Although iron is all around us, it is too reactive with other naturally occurring chemicals such as oxygen and water, to exist in its elemental form – at least in the earth’s crust. Almost all the iron in the crust is in the form of oxides bound into silicate or carbonate minerals commonly referred to as iron ores. The word itself is Anglo Saxon and probably derived from the Scandinavian for iron – “iarn”.
So how did our ancestors discover this remarkable metal that was to transform our material world? Some believe that the first iron was produced when wood fires were lit on top of ore-bearing rocks. After a while the heat would have caused the carbon in the wood to react with the oxygen in the ore, leaving behind pure iron.
Smelted iron first occurs about 4,000 years ago but it took another 1000 years before formal iron production began for the manufacture of tools and weapons – starting in Mesopotamia (now Iraq) and then spreading into Europe and Africa during the Iron Age.
Iron continued to be to be used for tools and for weapons right through to the Industrial Revolution where it became the fundamental material for the construction of machinery, bridges, ships and buildings. But it was the discovery of steel and efficient methods for its production that really accelerated the use of iron.
Steel is a combination of iron, carbon and other alloys – the composition determining the characteristics of the finished product. Basic steel, containing about 1% carbon, is the most common form, used for car bodies and ships hulls, in construction and in machinery. Alloys such as nickel and tungsten are added to provide strength in different applications – nickel where tensile strength is needed and tungsten where strength at high temperatures is important.
But in spite of its strength and versatility, iron had one fatal flaw, rust – its impact no better illustrated than in the US where the area once known as the industrial heartland of the USA was renamed the Rust Belt as the car and steel industries collapsed in the 1980s.
The Roman author and philosopher, Pliny the Elder, said of iron: “Nature, in conformity with her usual benevolence, has limited the power of iron, by inflicting upon it the punishment of rust; and has thus displayed her usual foresight in rendering nothing in existence more perishable, than the substance which brings the greatest dangers upon perishable mortality.”

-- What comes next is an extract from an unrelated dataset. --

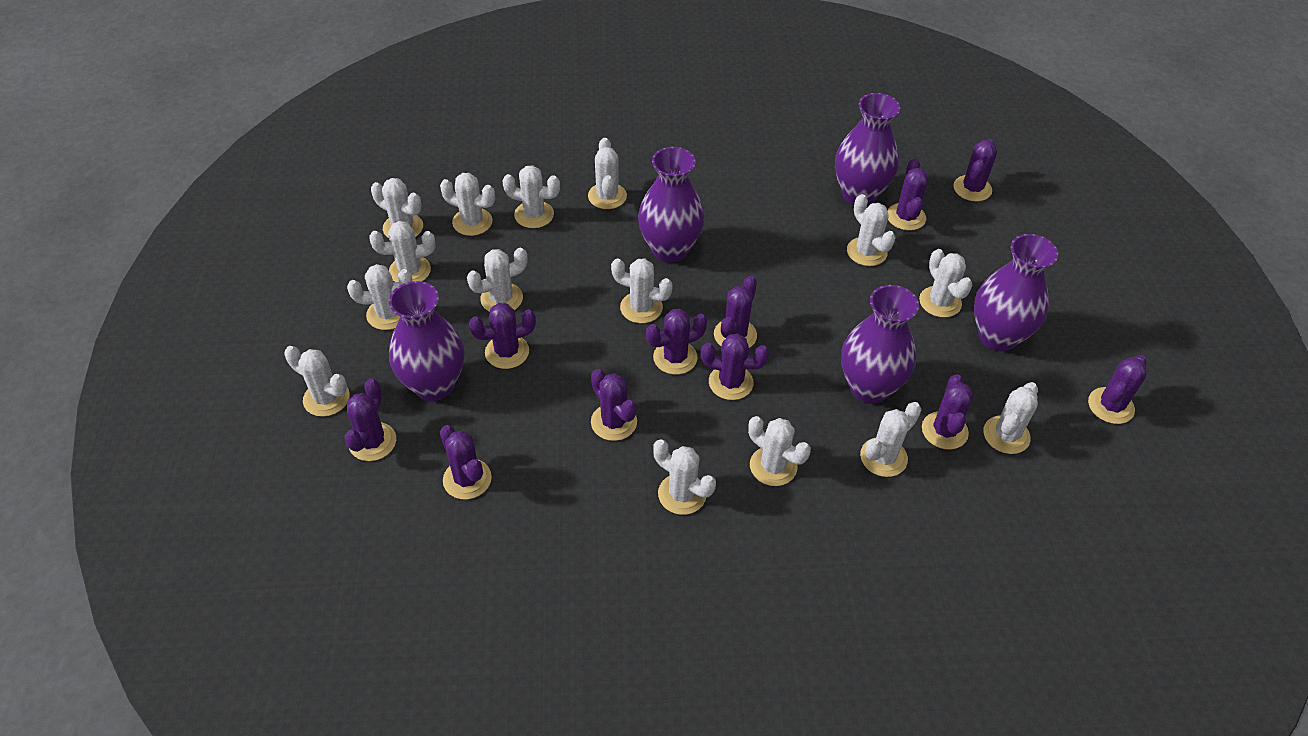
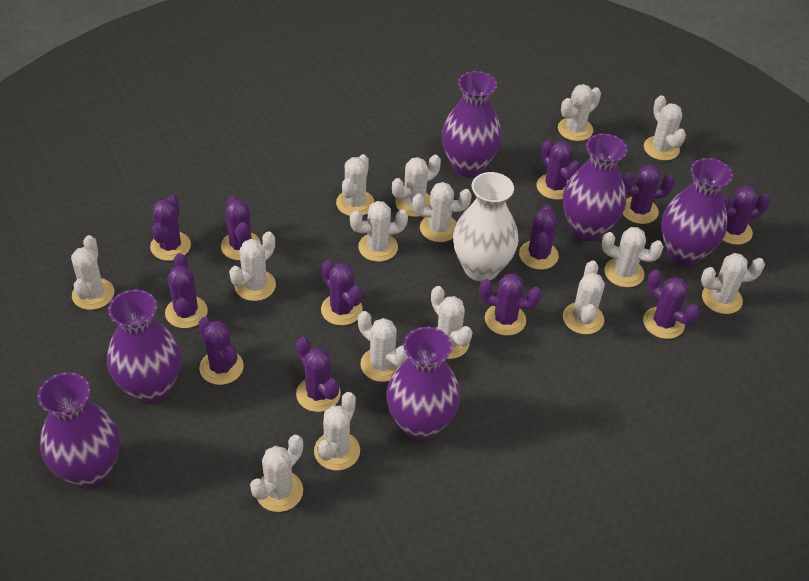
purple cactus: 11 -> 12
purple vase: 5 -> 6
white vase: 0 -> 1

Pliny didn’t count on man’s ingenuity and determination to find a cure. It was the discovery of an iron alloyed with chromium, nickel and other metals, which would finally, though at a price, put paid to iron’s old enemy. Stainless steel was born in the early days of the 20th century.
It would have surprised him too, no doubt, that by wiping his sword with a magic potion called rust remover, the scourge could be eliminated from his shiny blade or, using another magical ointment, called rust converter, his rusty old shield could be restored and protected for years to come.